Hernán Hinostroza

Personal information
- Full name: Paulo Hernán Junior Hinostroza Vásquez
- Date of birth: 21 December 1993 (age 31)
- Place of birth: Lima, Peru
- Height: 1.76 m (5 ft 9 in)
- Position(s): Midfielder

Team information
- Current team: Santos de Nasca
- Number: 6

Youth career
- 2000–2006: Cueto La Rosa
- 2007–2011: Alianza Lima

Senior career*
- Years: Team / Apps / (Gls)
- 2011: Alianza Lima / 1 / (0)
- 2012–2015: Zulte Waregem / 19 / (1)
- 2013–2014: → USMP (loan) / 50 / (2)
- 2015–2018: Melgar / 54 / (1)
- 2017: → Juan Aurich (loan) / 11 / (0)
- 2018: Kazma SC / 8 / (0)
- 2019–2020: Melgar / 30 / (2)
- 2020–2021: Chavelines Juniors / 29 / (0)
- 2022-: Santos de Nasca / 0 / (0)

International career
- 2013: Peru U20 / 7 / (0)
- 2014: Peru / 3 / (0)

Medal record
Melgar
| Winner | Peruvian League | 2015 |

= Hernán Hinostroza =

Peruvian footballer (born 1993)

Paulo Hernán Junior Hinostroza Vásquez (born 21 December 1993), known simply as Churrito Hinostroza, is a Peruvian professional footballer who plays as a midfielder who plays for Santos de Nasca of the Peruvian Segunda División.

==Club career==
Hinostroza first started his youth career in 2000 in the Cueto La Rosa youth academy, which is run by César Cueto and Guillermo La Rosa. Then in 2007 he joined Peruvian giants Alianza Lima. In 2011, he was promoted to Alianza Lima's reserve team. He made 15 appearances and scored one goal in the 2011 Reserve League season. Hinostroza made his Torneo Descentralizado league debut on 7 August 2011 in the 17th Round of the 2011 season away to Alianza Atlético.

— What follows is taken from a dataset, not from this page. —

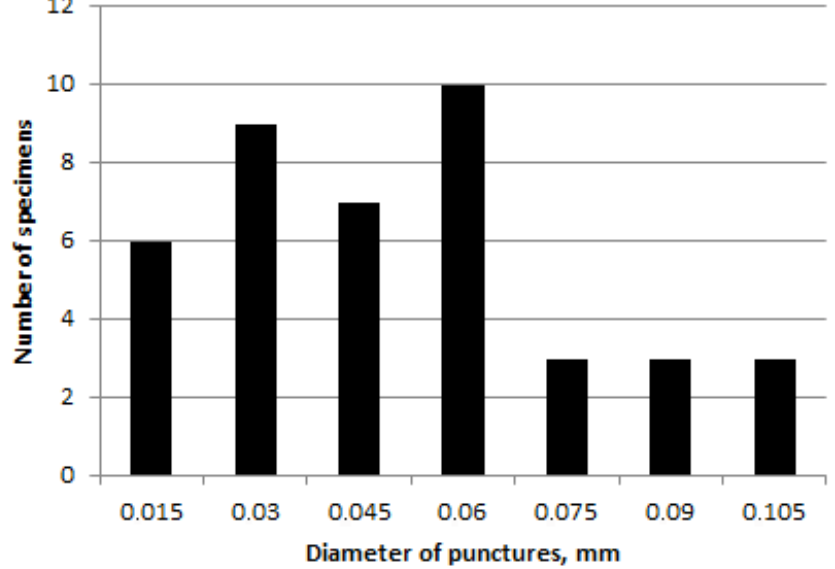
Figure 3. Chrysolina fascinatrix , diameter of punctures in 5th elytral row.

He entered the match late in the game for Junior Viza to wrap up the 2–0 win for his side.

On 21 December 2011, it was announced that Hinostroza joined Belgian club Zulte Waregem and signed a 4.5-year contract. He made his official debut on 18 March 2012 in a 2–0 home win against Mechelen.